How many ways can a given permutation be obtained as a product of k 2-cycles? Let $\sigma_1, \ldots, \sigma_b$ be all the 2-cycles in $S_n$. (So, $b = \binom{n}{2}$.) Given $\pi \in S_n$, what is known about how many ways $\pi$ can be obtained as a product of $k$ (not necessarily distinct) elements of $\{\sigma_1,\ldots, \sigma_b\}$? Of course, if $k$ is too small than this number can be zero. It is clear that this depends on $\pi$ only through its conjugacy class. Thus, I was wondering whether there is a nice formula in terms of $n$, $k$ and the sizes of the cycles in the cycle-decomposition of $\pi$.
 A: For small enough $n$, an efficient way to perform this enumeration is described
in the solution to a GAP exercise I posed a few years ago.

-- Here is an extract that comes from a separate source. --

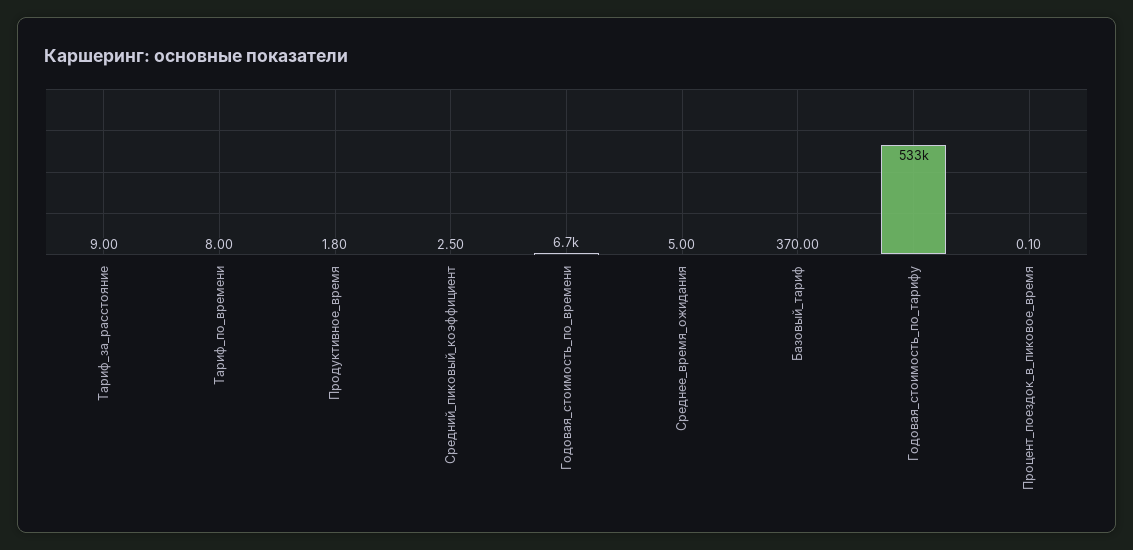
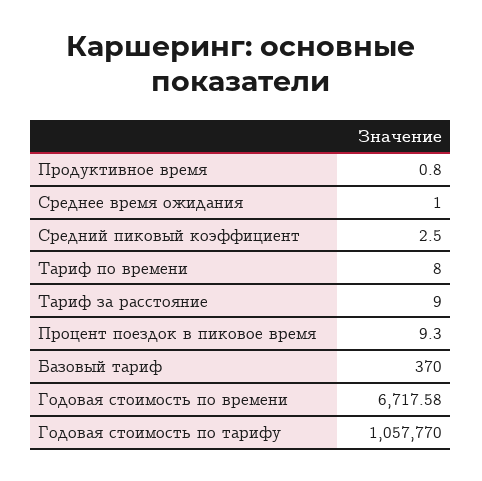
Продуктивное_время: 1.8 -> 0.8
Среднее_время_ожидания: 5 -> 1
Годовая_стоимость_по_тарифу: 533000 -> 1057770
Процент_поездок_в_пиковое_время: 0.1 -> 9.3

It basically amounts to setting up a suitable matrix, raising it to the $k$-th power
and reading off a specified entry. 
Using this method, one can find for example that the identity in ${\rm S}_4$ can be
written as a product of exactly 100 transpositions in 54443218625005908841390855596504818378095309207030310578760502581913955860480 ways.
A: A single cycle of length $n$ will have $n^{n-2}$ different ways to be decomposed into $n-1$ transpositions (Hurwitz). For a permutation in $S_n$ which is a product of distinct $l$ cycles $\{C_i\}_{i=1}^{l}$ we have a multinomial to interleave the transpositions. 
$$
{n-l \choose n(C_1),\dots,n(C_l)} \prod_{i=1}^{l}\left(n(C_i)+1\right)^{n(C_i)-1}
$$
Where $n(C_i)=length(C_i) - 1$ is the number of transpositions within the cycle $C_i$. And the binomial coefficient ${n-l \choose n(C_1),\dots,n(C_l)}$ counts the ways to interlace insertions between the cycles.
In this link is a review and generalizations of Hurwitz's result by Strehl.
I know this only deals with the minimal decompositions and you were asking about a general $k$ that could be greater. Hope this helps anyway.